Deviance residuals are symmetric; other types of residuals are not. Slightly modifying your example,

n <- 1000
x <- runif(n, -5, 5)
y <- rpois(n, lambda = exp(x))
y[which.max(x)] <- 0
fit <- glm(y ~ x, family=poisson)
fpr <- residuals(fit, type = "partial")

visreg(fit, "x", partial = TRUE)
plot(fpr[, 1] ~ x)
abline(lm(fpr[, 1] ~ x))
lm(fpr[, 1] ~ x)

visreg

The visreg plot correctly illustrates what is happening: the data actually follows the Poisson distribution and there are no outliers except for one large negative outlier at the high end of x. The other plot is completely useless. Not only does it give the misleading impression that there are a several huge outliers at low values of x, it completely obscures the only actual outlier.

rdiaz02 commented 7 years ago

I am not saying using deviance residuals is a bad idea; my points is that your definition of partial residuals seems to me to be a departure from what is done in the literature. Using working residuals has a justification (see, e.g., the paper by Cook and Croos-Dabrera) when the purpose is to identify the need to transform covariates and partial residuals (using working residuals) have been extended (e.g., CERES plots) to account for different forms of dependencies between the covariates, etc.

I could not find any reference or argument in visreg's documentation for why partial residuals using deviance residuals is a good/better idea. Is visreg's working paper also a way to introduce partial residuals based on deviance residuals instead of working residuals?

Your code is an interesting example, but I am not sure it is entirely convincing, since the point of partial residual plots is not to mainly identify outliers, but to check the scales of the covariates and the need for possible transformations of the covariates.

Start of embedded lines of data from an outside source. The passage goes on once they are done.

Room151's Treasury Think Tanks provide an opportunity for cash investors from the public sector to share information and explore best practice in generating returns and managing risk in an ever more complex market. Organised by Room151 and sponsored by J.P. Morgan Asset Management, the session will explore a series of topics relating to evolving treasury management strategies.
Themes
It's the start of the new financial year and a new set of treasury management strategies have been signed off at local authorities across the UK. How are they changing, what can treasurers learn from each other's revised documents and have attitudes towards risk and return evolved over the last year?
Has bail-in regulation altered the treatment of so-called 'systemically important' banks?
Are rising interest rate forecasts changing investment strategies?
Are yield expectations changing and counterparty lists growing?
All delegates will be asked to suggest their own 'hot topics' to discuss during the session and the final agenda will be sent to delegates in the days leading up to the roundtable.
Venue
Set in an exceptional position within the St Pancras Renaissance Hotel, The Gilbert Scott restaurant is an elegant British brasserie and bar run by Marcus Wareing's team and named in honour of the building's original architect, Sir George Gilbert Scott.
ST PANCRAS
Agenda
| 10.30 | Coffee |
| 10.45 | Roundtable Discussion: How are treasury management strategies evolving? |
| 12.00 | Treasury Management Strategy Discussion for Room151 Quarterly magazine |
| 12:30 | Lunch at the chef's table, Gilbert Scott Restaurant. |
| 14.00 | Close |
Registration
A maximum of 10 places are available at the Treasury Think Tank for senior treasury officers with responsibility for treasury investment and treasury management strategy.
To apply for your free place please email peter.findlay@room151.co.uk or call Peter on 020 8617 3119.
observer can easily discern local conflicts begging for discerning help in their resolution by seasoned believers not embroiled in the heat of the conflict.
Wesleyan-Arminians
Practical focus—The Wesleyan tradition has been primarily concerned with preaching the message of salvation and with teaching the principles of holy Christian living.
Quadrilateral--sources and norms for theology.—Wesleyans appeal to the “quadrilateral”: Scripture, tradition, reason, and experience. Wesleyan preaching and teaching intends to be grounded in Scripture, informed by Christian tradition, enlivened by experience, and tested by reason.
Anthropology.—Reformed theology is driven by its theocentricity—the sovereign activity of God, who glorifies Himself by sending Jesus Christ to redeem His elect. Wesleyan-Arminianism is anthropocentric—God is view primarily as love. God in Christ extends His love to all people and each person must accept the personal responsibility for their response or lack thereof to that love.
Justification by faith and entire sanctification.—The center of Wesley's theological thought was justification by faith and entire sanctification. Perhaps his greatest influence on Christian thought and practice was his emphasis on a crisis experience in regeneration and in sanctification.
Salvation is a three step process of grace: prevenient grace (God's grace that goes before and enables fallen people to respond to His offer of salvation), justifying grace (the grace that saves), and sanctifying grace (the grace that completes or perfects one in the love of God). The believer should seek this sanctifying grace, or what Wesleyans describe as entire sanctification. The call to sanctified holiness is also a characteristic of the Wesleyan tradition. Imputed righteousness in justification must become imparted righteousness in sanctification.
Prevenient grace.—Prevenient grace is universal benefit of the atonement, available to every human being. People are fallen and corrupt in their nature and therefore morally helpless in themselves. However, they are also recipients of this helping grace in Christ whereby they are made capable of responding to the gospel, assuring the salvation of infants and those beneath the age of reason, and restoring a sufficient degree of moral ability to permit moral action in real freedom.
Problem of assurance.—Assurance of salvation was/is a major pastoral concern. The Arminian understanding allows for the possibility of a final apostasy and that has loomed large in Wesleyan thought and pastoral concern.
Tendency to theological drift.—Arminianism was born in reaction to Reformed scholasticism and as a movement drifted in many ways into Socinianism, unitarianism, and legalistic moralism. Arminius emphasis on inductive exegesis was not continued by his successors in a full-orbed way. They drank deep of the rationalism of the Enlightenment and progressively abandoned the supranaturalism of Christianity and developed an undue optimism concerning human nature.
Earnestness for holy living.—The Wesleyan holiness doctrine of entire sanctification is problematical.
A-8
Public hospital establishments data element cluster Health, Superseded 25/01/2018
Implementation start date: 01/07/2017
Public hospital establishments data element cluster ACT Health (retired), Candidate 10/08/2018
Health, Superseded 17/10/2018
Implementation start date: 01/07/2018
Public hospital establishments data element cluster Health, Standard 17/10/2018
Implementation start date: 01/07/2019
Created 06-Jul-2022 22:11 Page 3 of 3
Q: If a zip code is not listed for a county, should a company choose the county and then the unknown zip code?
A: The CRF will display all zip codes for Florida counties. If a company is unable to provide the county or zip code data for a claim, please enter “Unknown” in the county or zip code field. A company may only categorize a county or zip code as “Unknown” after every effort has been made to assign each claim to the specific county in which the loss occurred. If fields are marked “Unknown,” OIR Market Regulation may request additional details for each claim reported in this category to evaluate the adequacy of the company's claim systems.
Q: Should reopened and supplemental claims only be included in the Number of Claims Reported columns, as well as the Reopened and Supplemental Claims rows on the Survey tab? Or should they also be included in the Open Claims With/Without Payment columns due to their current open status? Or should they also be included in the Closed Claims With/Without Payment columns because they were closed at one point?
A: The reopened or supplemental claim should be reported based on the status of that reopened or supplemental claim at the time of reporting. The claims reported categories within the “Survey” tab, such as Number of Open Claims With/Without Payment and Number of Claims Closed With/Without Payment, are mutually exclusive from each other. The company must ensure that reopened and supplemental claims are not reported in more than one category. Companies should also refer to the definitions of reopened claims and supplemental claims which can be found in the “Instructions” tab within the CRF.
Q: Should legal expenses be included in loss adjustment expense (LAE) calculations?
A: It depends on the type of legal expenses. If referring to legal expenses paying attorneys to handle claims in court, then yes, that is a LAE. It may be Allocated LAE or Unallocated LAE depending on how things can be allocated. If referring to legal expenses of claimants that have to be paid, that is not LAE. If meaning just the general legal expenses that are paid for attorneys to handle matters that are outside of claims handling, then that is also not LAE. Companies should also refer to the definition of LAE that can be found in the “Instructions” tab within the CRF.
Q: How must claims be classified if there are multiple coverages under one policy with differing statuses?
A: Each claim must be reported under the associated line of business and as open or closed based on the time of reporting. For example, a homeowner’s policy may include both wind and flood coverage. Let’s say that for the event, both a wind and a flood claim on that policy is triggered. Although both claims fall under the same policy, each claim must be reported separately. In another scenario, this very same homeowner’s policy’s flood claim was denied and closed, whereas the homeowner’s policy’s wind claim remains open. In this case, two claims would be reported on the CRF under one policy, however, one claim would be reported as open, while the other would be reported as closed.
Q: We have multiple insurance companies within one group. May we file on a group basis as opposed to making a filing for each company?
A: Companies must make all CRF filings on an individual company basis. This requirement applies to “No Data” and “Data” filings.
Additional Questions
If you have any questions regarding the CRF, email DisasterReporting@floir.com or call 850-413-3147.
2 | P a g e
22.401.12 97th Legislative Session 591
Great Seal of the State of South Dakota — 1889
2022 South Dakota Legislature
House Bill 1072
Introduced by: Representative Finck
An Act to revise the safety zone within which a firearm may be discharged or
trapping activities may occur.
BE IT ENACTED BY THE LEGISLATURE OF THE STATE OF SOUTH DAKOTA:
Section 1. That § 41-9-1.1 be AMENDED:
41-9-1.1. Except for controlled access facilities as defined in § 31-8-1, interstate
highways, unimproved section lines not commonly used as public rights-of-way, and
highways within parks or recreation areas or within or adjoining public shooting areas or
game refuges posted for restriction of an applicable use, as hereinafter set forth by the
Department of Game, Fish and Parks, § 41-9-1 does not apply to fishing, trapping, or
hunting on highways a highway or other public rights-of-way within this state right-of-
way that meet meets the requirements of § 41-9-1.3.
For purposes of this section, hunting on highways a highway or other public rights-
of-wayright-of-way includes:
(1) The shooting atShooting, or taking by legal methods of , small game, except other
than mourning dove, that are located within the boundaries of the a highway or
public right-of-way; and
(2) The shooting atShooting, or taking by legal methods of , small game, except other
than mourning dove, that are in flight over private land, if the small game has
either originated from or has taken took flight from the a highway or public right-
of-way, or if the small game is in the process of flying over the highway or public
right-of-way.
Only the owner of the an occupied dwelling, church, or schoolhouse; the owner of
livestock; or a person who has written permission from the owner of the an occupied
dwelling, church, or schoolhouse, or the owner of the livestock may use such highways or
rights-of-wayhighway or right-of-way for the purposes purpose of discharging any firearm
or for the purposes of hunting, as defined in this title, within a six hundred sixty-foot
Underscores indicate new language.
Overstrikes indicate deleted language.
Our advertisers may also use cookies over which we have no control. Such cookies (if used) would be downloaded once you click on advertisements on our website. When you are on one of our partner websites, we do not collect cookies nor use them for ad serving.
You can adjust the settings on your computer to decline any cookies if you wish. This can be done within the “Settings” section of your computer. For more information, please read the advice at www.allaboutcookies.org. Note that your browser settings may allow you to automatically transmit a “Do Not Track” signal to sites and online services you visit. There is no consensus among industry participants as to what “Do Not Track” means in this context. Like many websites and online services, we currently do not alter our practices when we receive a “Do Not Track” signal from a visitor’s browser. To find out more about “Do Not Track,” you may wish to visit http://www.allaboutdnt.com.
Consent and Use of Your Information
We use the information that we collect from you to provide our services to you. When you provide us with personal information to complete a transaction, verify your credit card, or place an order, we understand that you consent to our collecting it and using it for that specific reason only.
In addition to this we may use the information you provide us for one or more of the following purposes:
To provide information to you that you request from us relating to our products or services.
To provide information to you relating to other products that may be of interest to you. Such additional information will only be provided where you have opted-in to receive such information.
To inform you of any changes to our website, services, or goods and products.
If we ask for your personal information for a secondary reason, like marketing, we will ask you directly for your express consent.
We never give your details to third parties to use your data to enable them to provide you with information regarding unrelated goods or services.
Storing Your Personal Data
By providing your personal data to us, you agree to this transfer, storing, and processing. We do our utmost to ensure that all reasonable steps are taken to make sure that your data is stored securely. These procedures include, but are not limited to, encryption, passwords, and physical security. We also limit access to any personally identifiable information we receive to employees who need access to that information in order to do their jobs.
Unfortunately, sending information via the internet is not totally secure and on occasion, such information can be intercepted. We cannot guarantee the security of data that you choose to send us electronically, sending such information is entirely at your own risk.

As another example, see the following code, where the true dependence is on log(z) (not z). For detecting that we need to use log(z) instead of z, visreg's plot is certainly much more dramatic. But the plot using the "orthodox" partial residuals (with the overimposed black smooth line) also shows the bending of partial residuals against z. A possible issue with visreg's plot is that, for the wrong model, the plot against x shows a pattern that might be misleading.

n <- 1000
x <- runif(n, -5, 5)
z <- runif(n, 1, 50)
lz <- log(z)
y <- rpois(n, lambda = exp(x +  lz))

(f1 <- glm(y ~ x + z, family=poisson))
(f2 <- glm(y ~ x + lz, family=poisson))
pr1 <- residuals(f1, type = "partial")
pr2 <- residuals(f2, type = "partial")

## Incorrect model
par(mfrow = c(2, 2))
visreg(f1, "x", partial = TRUE)
visreg(f1, "z", partial = TRUE)
scatter.smooth(pr1[, 1] ~ x, col = "blue", cex = 0.2)
abline(lm(pr1[, 1] ~ x), lty = 2, col = "grey")
scatter.smooth(pr1[, 2] ~ z, col = "blue", cex = 0.2)
abline(lm(pr1[, 2] ~ z), lty = 2, col = "grey")

## Correct model
visreg(f2, "x", partial = TRUE)
scatter.smooth(pr2[, 1] ~ x, col = "blue", cex = 0.2)
abline(lm(pr2[, 1] ~ x), lty = 2, col = "grey")
visreg(f2, "lz", partial = TRUE)
scatter.smooth(pr2[, 2] ~ lz, col = "blue", cex = 0.2)
abline(lm(pr2[, 2] ~ lz), lty = 2, col = "grey")

## Can also directly plot partial residuals (using working residuals) as:
library(car)
crPlots(f1)
crPlots(f2)
pbreheny commented 7 years ago

So I agree with you that in f1, the wrong model, the plot against x makes it appear as though something is wrong with the model even though the functional form of x is correctly specified. Two questions/comments, though:

  1. Something is wrong with the model. It's true that you can't fix it by changing the functional form of x, but I don't see that it's necessarily a bad thing that the plot reveals a problem with the model.
  2. Furthermore, the visreg plot suggests something is wrong with the model, but it doesn't indicate that the functional form of x is incorrect, so I don't think it would lead you in the wrong direction.
  3. Even if it were desirable that the plot vs x looks perfect and only the plot vs z looks bad, I don't see how any of the other plots you offer solve this problem. They all look to have problems with x as well. Perhaps I'm missing something?

As I said in a comment on a different issue, I'm currently working on a revision of the manuscript, so I'll see if I can provide any additional comments about deviance residuals, although I'm not sure how much space the journal will let me have on this point.